Activity: Please return the text from each entry below word for word and line by line, leaving the pictures out.

'''

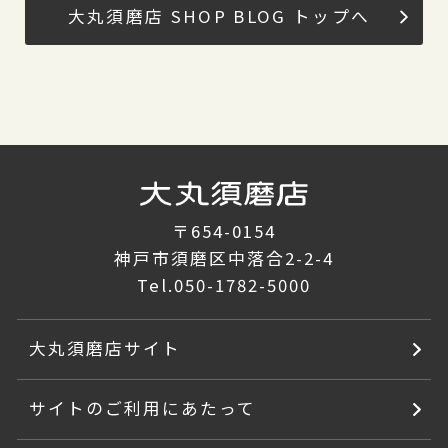
大丸須磨店 SHOP BLOG トップへ
〒654-0154
神戸市須磨区中落合2-2-4
Tel.
050-1782-5000
大丸須磨店サイト
サイトのご利用にあたって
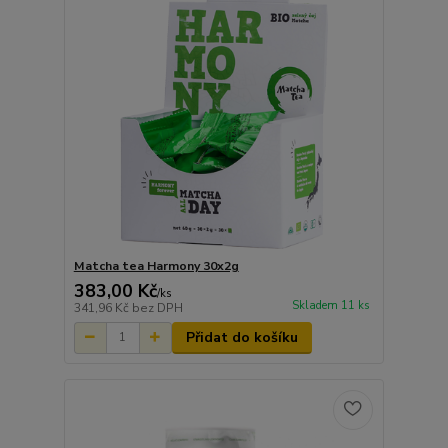
Matcha tea Harmony 30x2g
383,00 Kč
/
ks
Skladem 11 ks
341,96 Kč
bez DPH
Přidat do košíku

'''

Answer space:
大丸須磨店 SHOP BLOG トップへ
〒654-0154
神戸市須磨区中落合2-2-4
Tel.
050-1782-5000
大丸須磨店サイト
サイトのご利用にあたって
Matcha tea Harmony 30x2g
383,00 Kč
/
ks
Skladem 11 ks
341,96 Kč
bez DPH
Přidat do košíku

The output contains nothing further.